---------- DATA

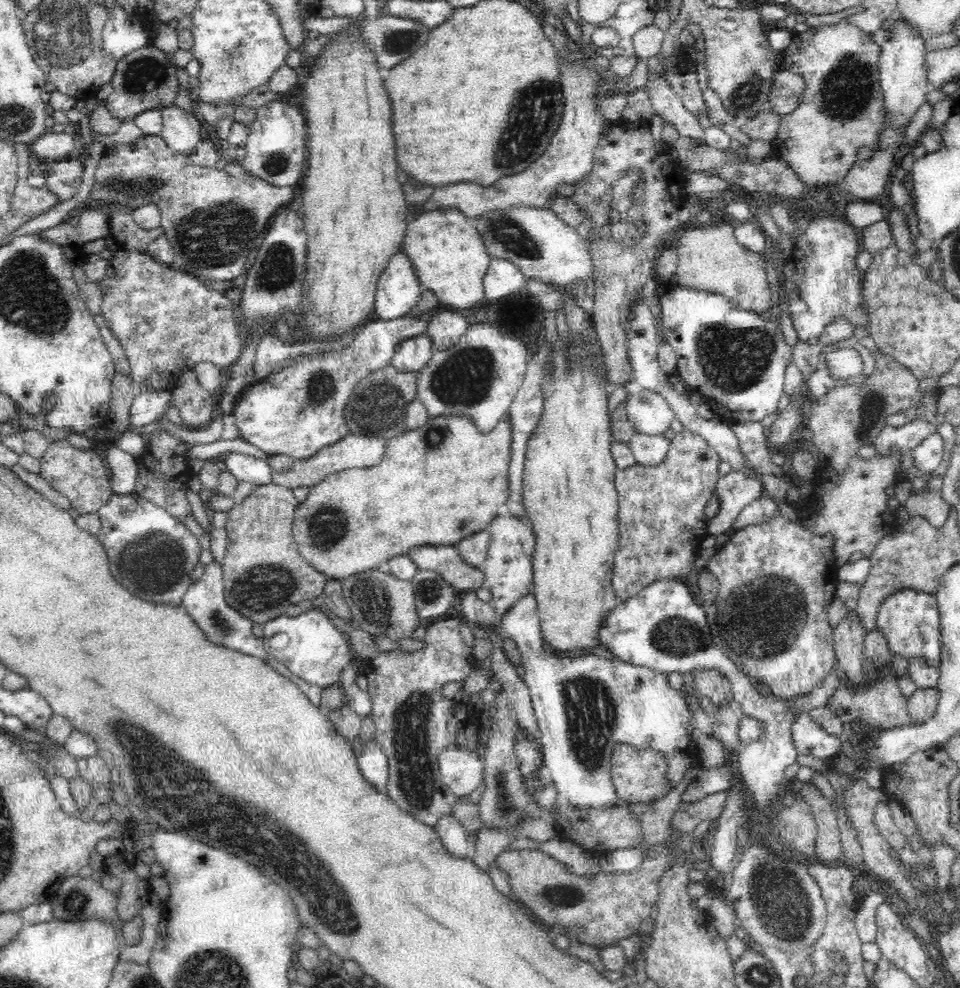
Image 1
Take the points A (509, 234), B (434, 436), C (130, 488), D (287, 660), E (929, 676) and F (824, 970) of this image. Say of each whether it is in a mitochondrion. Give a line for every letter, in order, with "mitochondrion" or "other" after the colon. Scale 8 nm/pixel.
A: mitochondrion
B: mitochondrion
C: other
D: other
E: other
F: mitochondrion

--------------------

_TO DO_: Leave every image out and retype the entries above word for word.

_OUTPUT_:
Image 1
Take the points A (509, 234), B (434, 436), C (130, 488), D (287, 660), E (929, 676) and F (824, 970) of this image. Say of each whether it is in a mitochondrion. Give a line for every letter, in order, with "mitochondrion" or "other" after the colon. Scale 8 nm/pixel.
A: mitochondrion
B: mitochondrion
C: other
D: other
E: other
F: mitochondrion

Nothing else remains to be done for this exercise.